Washington tries to salvage the novel about half way through by switching from the Mike/Ben relationship to back stories that flesh out their respective dysfunctional families. This includes Mike’s attempt to help his father run his small bar, much to the chagrin of Kunihiko who has been a surrogate son to Eiju and hoped to inherit the bar. For the record, Eiju speaks with the same expletive-laced overgrown junior high school vocabulary as Mike and Ben. If none of this makes any sense to you, trust me that it’s not worth trying to understand it any more than trying to rationalize Mike’s casual hookups in Osaka or Ben’s attraction to Omar, the brother of a sullen child named Ahmad with whom only Ben can relate.
Yeah, yeah, there is a sort of coming together of the respective families, but do we care? I surely did not. Nor did I care whether or not Mike decides to go back to Osaka after his father’s death, a subplot involving the forthcoming marriage of one of Ben’s colleagues, or whether there is any hope for Mike and Ben.
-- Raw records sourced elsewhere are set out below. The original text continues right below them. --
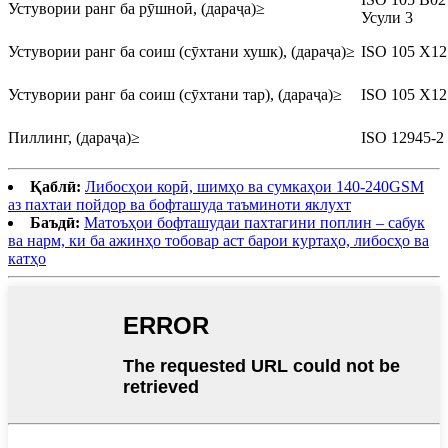
Устувории ранг ба рӯшноӣ, (дараҷа)≥
Усули 3
Устувории ранг ба соиш (сӯхтани хушк), (дараҷа)≥
ISO 105 X12
Устувории ранг ба соиш (сӯхтани тар), (дараҷа)≥
ISO 105 X12
Пиллинг, (дараҷа)≥
ISO 12945-2
Қаблӣ:
Либосҳои корӣ, шимҳо ва сумкаҳои 140-240GSM
аз пахтаи пойдор ва бофташуда таъминоти яклухт
Баъдӣ:
Матоъҳои бофташудаи пахтагини поплин – сабук
ва нарм, ки ба ажинҳо тобовар аст барои куртаҳо, либосҳо ва
катҳо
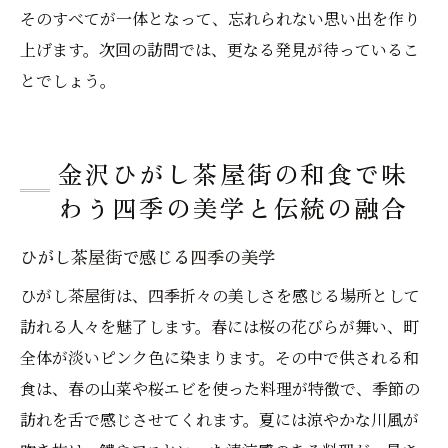
そのすべてが一体となって、忘れられない思い出を作り
上げます。次回の訪問では、更なる発見が待っているこ
とでしょう。
金沢ひがし茶屋街の和食で味
わう四季の美学と伝統の融合
ひがし茶屋街で感じる四季の美学
ひがし茶屋街は、四季折々の美しさを感じる場所として
訪れる人々を魅了します。春には桜の花びらが舞い、町
全体が淡いピンク色に染まります。その中で供される和
食は、春の山菜や桜エビを使った料理が特徴で、季節の
訪れを舌で感じさせてくれます。夏には涼やかな川風が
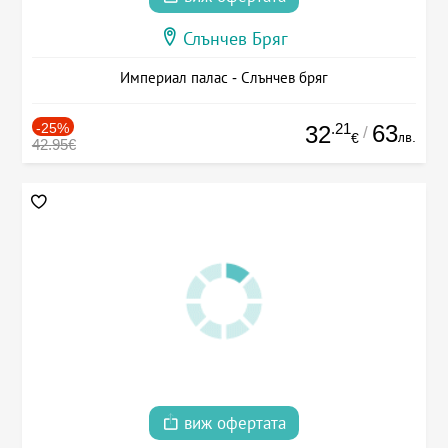
Слънчев Бряг
Империал палас - Слънчев бряг
-25%
.21
63
32
/
лв.
€
42.95€
виж офертата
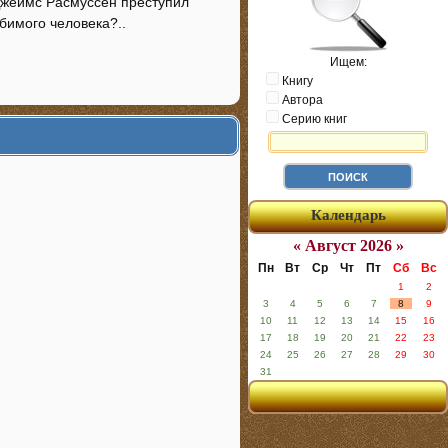
 Джеймс Расмуссен преступил
юбимого человека?..
Ищем:
Книгу
Автора
Серию книг
Календарь
« Август 2026 »
Пн
Вт
Ср
Чт
Пт
Сб
Вс
1
2
3
4
5
6
7
8
9
10
11
12
13
14
15
16
17
18
19
20
21
22
23
24
25
26
27
28
29
30
31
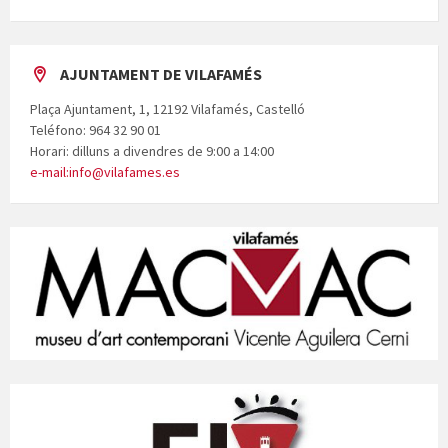
AJUNTAMENT DE VILAFAMÉS
Plaça Ajuntament, 1, 12192 Vilafamés, Castelló
Teléfono: 964 32 90 01
Horari: dilluns a divendres de 9:00 a 14:00
e-mail:info@vilafames.es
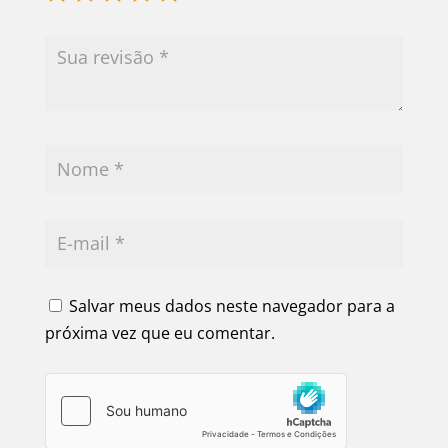
Salvar meus dados neste navegador para a
próxima vez que eu comentar.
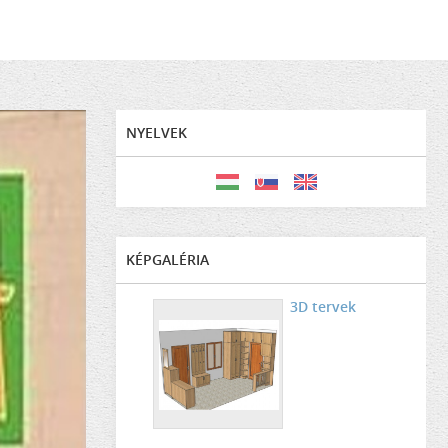
NYELVEK
KÉPGALÉRIA
3D tervek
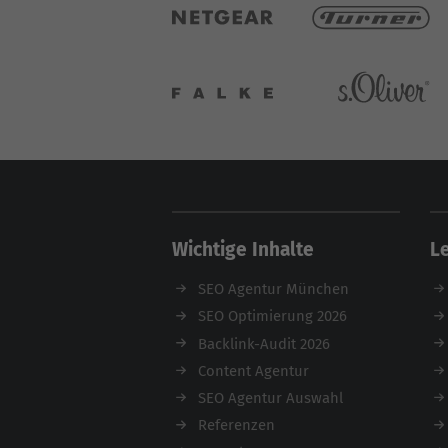
Wichtige Inhalte
L
SEO Agentur München
SEO Optimierung 2026
Backlink-Audit 2026
Content Agentur
SEO Agentur Auswahl
Referenzen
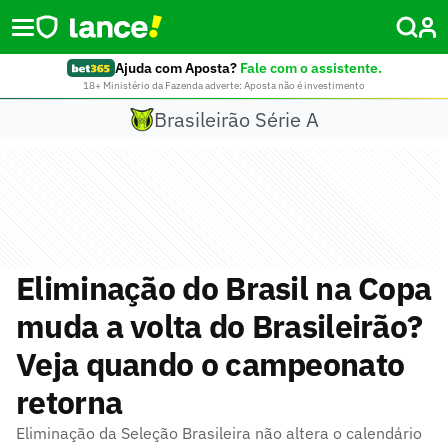
Ajuda com Aposta?
Fale com o assistente.
18+ Ministério da Fazenda adverte: Aposta não é investimento
Brasileirão Série A
Eliminação do Brasil na Copa
muda a volta do Brasileirão?
Veja quando o campeonato
retorna
Eliminação da Seleção Brasileira não altera o calendário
It’s this simple. Unless you’re David Mamet and can concoct compelling drama to accompany foul-mouthed characters, the F-bomb is not cutting edge literature. I know nothing about author Bryan Washington. Maybe he has a great novel in him somewhere, but Memorial is a boring book marred by immature writing. Mike and Ben remind me of something Tom Lehrer once said: “If a person feels he can’t communicate, the least he can do is shut up about it.”